The lance on the vax uses a lavor fitting so do you think the outlet on the vax will also be a Lavor fitting?
I've seen on ebay adaptors for Lavor female to Kew Alto Nilfisk

Do you guys think this will work.
Cheers.


----------



## nbray67 (Mar 22, 2012)

The Rover said:


> I also got the 2500w pressure washer. Really pleased with the extra power it gives but it soon empties the water tank in my van
> 
> As mentioned above the hose is a pretty poor plastic job so I want to connect the hose from my nilfisk pw to the vax.
> The lance on the vax uses a lavor fitting so do you think the outlet on the vax will also be a Lavor fitting?
> ...


I'd like to say yeah, this will work but until you order one, you'll not know.

I have a 8mtr Direct hose for my old Karcher so the lavor female to karcher outlet converter is an option for me. 
I did buy a lavor to karcher lance adaptor that works fine but when I have my snow foam lance attached, it's at an angle of approx 45 degrees for some reason!!


----------



## Beancounter (Aug 31, 2006)

Just bought this set, for £30 to accompany my new Vax pressure washer 

I was looking at about £10 delivered for a new adapter and metal pipe thing to attach the adapter as mine is corroding slightly and thought this was a bargain. I like the idea of the angled lance too.


----------



## Justa (Oct 23, 2008)

Anyone else having trouble with Vax ?

Not blaming the original poster but this has turned into a nightmare - 3 weeks after taking my money Vax have still not delivered my order - tried calling the other night and gave up after being on hold for 30 mins.

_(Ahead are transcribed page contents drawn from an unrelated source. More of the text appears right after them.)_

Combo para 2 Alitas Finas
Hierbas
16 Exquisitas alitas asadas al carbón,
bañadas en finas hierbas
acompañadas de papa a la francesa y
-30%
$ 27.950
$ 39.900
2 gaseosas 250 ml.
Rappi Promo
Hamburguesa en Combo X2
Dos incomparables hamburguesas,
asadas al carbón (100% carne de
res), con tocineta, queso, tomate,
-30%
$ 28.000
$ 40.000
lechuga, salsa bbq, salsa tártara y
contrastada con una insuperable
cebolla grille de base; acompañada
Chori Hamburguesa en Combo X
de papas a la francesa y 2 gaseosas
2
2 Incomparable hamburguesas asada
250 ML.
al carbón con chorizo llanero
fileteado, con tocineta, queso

Called again today and so far been on hold for 50 mins - lots of similar stories on Facebook and trust pilot etc

Just want my money back now but can't even speak to someone


----------



## Beancounter (Aug 31, 2006)

Not here, I paid on the Wednesday and got it delivered on the Friday, both items. I wonder if they may have had a lot of orders to fulfill. No justification for not talking to you though.


----------



## BlackPanther (Oct 23, 2010)

Justa said:


> Anyone else having trouble with Vax ?
> 
> Not blaming the original poster but this has turned into a nightmare - 3 weeks after taking my money Vax have still not delivered my order - tried calling the other night and gave up after being on hold for 30 mins.
> 
> ...


I had an e-mail regards the overwhelming orders received by vax and that the items may not all arrive in one delivery. 
Four boxes have arrived so far, one more to go.
To be fair they do keep me informed via e-mail of what has been delivered and any outstanding part of the order.


----------



## nbray67 (Mar 22, 2012)

Like beancounter, i received my PW a couple of days after placing the order, sorry to hear your having issues buddy.


----------



## cupra-matt (Oct 2, 2006)

I missed out on the sale washers, at least you got your order in.


----------